Work required: Lift out each line of the data that holds "mocha".

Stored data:
══════════
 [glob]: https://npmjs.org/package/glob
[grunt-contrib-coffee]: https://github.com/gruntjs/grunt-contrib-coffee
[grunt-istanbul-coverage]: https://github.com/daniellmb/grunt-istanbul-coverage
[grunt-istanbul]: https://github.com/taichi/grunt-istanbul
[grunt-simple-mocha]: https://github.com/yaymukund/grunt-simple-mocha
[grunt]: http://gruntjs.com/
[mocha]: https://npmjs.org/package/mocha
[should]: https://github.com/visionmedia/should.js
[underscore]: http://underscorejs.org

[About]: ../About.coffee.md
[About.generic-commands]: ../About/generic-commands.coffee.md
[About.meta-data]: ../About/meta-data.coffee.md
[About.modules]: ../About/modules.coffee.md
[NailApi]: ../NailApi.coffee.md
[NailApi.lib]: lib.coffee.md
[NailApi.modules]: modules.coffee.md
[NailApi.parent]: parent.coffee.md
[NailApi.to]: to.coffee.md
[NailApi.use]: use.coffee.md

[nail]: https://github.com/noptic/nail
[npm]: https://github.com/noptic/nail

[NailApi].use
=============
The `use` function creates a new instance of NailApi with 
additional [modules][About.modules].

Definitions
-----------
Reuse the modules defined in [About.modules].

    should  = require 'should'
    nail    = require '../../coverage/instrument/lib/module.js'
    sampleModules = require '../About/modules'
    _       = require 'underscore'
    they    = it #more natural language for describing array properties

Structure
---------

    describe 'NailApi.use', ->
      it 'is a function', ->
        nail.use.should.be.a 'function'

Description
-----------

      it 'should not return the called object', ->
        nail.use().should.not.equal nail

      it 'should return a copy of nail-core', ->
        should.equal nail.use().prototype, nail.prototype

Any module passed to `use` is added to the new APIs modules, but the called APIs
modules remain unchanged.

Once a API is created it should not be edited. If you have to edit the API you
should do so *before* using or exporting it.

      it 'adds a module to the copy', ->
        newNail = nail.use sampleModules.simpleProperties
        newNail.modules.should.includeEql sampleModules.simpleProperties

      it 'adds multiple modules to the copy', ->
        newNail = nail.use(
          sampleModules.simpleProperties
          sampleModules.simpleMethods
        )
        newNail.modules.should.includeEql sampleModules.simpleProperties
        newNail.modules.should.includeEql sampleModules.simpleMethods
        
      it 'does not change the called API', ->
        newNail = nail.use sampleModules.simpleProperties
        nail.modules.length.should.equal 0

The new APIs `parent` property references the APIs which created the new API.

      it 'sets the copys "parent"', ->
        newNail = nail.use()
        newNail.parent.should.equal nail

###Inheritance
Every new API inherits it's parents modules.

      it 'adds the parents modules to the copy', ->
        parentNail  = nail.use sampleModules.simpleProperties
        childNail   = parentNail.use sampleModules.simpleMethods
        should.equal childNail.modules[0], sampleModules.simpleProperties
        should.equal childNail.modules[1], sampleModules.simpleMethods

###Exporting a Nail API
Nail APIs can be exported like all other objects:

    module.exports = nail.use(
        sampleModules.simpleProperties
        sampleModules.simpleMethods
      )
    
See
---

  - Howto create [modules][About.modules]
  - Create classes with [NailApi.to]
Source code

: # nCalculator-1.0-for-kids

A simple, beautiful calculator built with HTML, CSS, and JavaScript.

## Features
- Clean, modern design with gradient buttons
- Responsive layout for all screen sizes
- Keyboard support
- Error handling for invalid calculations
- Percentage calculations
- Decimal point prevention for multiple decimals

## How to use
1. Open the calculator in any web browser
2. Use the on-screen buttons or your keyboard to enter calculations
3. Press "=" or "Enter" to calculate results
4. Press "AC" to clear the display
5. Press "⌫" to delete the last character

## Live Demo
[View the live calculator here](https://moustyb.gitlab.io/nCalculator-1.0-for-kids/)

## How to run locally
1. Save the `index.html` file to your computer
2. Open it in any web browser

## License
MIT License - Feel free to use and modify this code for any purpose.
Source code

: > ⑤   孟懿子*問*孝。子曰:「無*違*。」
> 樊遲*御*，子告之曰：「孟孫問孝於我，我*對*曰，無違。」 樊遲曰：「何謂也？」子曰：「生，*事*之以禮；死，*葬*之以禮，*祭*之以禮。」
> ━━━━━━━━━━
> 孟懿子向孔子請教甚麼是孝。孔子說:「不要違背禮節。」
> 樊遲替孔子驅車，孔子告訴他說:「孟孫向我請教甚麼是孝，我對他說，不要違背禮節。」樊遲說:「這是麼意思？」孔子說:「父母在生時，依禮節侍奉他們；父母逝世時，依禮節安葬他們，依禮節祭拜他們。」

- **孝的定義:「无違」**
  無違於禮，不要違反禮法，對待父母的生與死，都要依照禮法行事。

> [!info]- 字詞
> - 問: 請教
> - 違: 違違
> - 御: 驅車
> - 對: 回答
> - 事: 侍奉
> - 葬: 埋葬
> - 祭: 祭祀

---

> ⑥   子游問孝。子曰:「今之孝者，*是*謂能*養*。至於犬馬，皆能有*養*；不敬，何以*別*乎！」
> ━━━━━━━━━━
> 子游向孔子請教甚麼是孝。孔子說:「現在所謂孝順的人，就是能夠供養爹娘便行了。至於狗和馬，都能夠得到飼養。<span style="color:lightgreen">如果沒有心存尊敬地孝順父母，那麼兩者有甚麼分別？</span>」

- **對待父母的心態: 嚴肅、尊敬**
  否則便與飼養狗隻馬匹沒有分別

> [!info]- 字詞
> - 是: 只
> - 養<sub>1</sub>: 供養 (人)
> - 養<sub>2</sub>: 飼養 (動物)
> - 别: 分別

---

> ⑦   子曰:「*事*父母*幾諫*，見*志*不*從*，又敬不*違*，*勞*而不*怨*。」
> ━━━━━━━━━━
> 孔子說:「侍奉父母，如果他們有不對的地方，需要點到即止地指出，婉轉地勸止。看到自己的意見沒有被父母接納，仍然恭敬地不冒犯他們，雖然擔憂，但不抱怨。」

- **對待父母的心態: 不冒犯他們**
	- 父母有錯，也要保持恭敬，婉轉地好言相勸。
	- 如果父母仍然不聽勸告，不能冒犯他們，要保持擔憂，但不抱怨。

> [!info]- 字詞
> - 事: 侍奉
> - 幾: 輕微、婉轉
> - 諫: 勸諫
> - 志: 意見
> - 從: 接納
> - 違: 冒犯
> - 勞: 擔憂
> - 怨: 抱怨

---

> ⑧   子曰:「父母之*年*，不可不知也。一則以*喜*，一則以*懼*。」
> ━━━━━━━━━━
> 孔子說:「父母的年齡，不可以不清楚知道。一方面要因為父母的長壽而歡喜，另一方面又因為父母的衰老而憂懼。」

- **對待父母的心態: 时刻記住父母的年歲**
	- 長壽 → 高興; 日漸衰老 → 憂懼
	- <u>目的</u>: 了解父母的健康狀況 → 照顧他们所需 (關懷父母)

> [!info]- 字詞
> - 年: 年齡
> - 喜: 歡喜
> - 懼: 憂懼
══════════
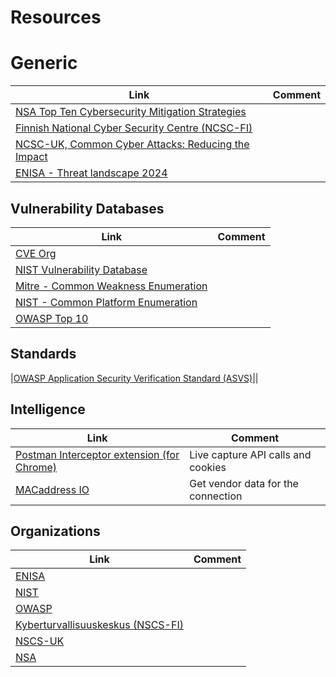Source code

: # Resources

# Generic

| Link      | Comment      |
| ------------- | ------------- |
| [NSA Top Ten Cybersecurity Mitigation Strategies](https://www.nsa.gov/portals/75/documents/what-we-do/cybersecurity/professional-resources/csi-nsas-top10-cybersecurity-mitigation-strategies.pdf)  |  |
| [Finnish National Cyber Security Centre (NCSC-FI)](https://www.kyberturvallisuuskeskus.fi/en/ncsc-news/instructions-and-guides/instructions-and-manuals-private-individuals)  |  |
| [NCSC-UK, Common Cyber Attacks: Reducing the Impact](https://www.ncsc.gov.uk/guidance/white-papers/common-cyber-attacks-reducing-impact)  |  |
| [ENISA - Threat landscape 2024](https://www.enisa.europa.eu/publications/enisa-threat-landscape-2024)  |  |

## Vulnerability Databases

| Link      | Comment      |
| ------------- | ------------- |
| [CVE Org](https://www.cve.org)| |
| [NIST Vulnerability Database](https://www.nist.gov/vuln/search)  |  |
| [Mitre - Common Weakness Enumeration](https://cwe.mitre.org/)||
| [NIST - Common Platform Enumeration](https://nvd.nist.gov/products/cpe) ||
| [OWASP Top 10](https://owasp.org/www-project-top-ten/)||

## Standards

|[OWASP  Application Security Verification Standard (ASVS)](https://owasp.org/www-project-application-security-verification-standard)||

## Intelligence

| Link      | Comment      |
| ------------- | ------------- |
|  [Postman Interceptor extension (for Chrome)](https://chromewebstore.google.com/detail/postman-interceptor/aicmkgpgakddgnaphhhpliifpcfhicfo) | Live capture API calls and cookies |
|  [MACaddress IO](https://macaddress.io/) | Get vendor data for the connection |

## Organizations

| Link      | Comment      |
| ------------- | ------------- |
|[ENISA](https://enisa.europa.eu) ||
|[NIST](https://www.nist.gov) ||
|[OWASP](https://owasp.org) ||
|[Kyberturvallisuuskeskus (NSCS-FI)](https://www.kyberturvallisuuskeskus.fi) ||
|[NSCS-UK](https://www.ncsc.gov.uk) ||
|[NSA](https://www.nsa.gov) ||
══════════
Answer section:
[grunt-simple-mocha]: https://github.com/yaymukund/grunt-simple-mocha
[mocha]: https://npmjs.org/package/mocha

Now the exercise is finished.